Text provided:

───

Being a film critic alters your brain in a really weird way. You start seeing films in an analytical way, involuntarily dissecting performances, lighting, shooting, musical cues, and all the little aspects that we get paid a whole lot of not any money to explore.
This awareness is good when your aim is to articulate how and why a film does or doesn’t work. It is significantly less helpful when you’re just trying to sit back and simply enjoy a film for a couple of hours.
There are very few directors who, at this point in my filmgoing life, are able to suck me in and make me forget all of those things I usually can’t help but notice.
One of them is John Carpenter.
It’s a fact that I was reminded of this past week, where Halloween was upon us, meaning delving into the world of horror. Which, you know, that dude is kind of well-versed in.
Rewatching the original Halloween, as well as Prince of Darkness, for our recent Two Cents column reminded me of just how masterful Carpenter is, and how he’s one of the few directors whose skill is so great that I’m actually able to watch the movie without my brain going into ‘Critic Mode’. I decided for my own Pick Of The Week to pay tribute to the man who has directed four movies that I would consider to be in my Top 20 Favorites Ever (feel free speculate away in the comments).
Naturally, I went with Starman.
(Motherfuckers be forgettin’ about that Starman, son…)
I haven’t watched Starman since I was probably eight or nine. When I was growing up, we watched pretty much every science fiction movie that came out, which was way easier to do back in those days. It is, in fact, one of the very few John Carpenter movies I’ve only seen once. In fact, I’m pretty sure most people forget he even made it. But for my money, it’s the closest he ever got to his goal of being the modern day Howard Hawks.
The story is simplicity itself: an alien takes the form of Jeff Bridges in order to coerce Karen Allen into driving him to Arizona where he can meet up with his people and go home. This is of course complicated by the fact that Karen Allen’s character Jenny recently lost her husband, who looks exactly like…you guessed it, Beau Bridges.
I mean Jeff Bridges. It was Jeff Bridges.
They are, of course, chased by authority types who may or may not have the best of intentions, and of course Jenny and the Starman grow closer during their travels.

───

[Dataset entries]
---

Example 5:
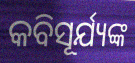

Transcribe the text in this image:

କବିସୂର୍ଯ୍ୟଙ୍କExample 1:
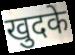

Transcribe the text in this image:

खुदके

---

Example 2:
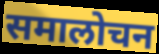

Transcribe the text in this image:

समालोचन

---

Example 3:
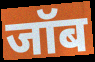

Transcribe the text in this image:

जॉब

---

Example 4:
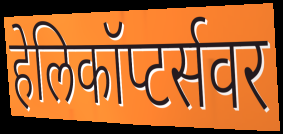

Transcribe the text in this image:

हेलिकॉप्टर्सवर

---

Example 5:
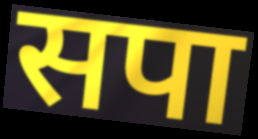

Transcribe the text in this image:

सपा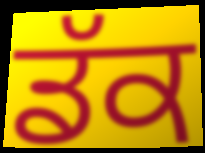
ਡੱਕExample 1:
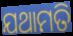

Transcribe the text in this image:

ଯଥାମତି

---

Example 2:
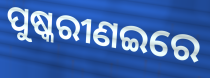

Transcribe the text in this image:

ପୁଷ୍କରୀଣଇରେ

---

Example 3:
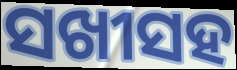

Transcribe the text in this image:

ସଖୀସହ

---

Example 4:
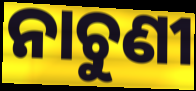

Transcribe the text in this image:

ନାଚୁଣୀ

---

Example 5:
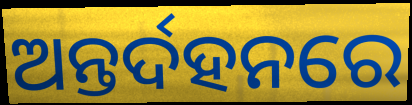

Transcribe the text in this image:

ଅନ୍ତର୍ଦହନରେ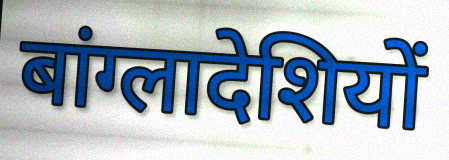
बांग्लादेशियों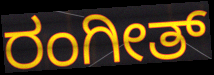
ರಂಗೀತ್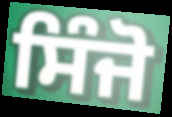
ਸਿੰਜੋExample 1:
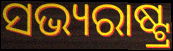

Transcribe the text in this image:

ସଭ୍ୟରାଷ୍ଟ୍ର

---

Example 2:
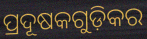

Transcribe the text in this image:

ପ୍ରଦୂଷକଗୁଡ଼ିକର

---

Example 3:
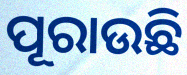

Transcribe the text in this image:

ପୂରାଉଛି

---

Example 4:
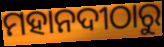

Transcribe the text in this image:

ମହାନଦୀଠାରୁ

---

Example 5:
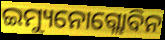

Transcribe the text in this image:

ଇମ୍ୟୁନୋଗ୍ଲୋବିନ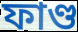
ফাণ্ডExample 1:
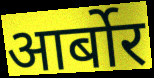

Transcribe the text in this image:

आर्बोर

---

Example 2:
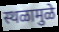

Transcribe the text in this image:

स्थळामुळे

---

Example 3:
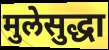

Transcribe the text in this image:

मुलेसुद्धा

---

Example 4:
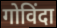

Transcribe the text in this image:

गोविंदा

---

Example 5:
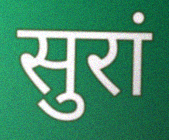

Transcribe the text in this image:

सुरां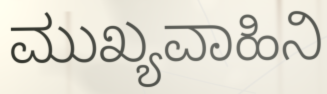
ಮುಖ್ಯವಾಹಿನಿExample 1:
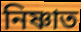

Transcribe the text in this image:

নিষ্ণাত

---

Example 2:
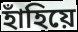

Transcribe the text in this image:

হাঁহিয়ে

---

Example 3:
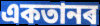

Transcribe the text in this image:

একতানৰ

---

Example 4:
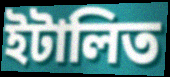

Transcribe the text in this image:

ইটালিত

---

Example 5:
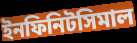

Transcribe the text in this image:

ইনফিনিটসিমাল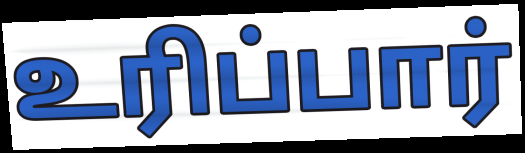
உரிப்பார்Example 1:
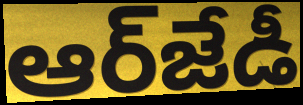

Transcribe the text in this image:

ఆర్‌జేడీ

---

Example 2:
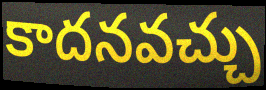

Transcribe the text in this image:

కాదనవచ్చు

───

Task objective:
In the film review, set down word for word the stretch from "Being a film" through "couple of hours.". These rows were taken from a separate source.

Task solution:
Being a film critic alters your brain in a really weird way. You start seeing films in an analytical way, involuntarily dissecting performances, lighting, shooting, musical cues, and all the little aspects that we get paid a whole lot of not any money to explore.
This awareness is good when your aim is to articulate how and why a film does or doesn’t work. It is significantly less helpful when you’re just trying to sit back and simply enjoy a film for a couple of hours.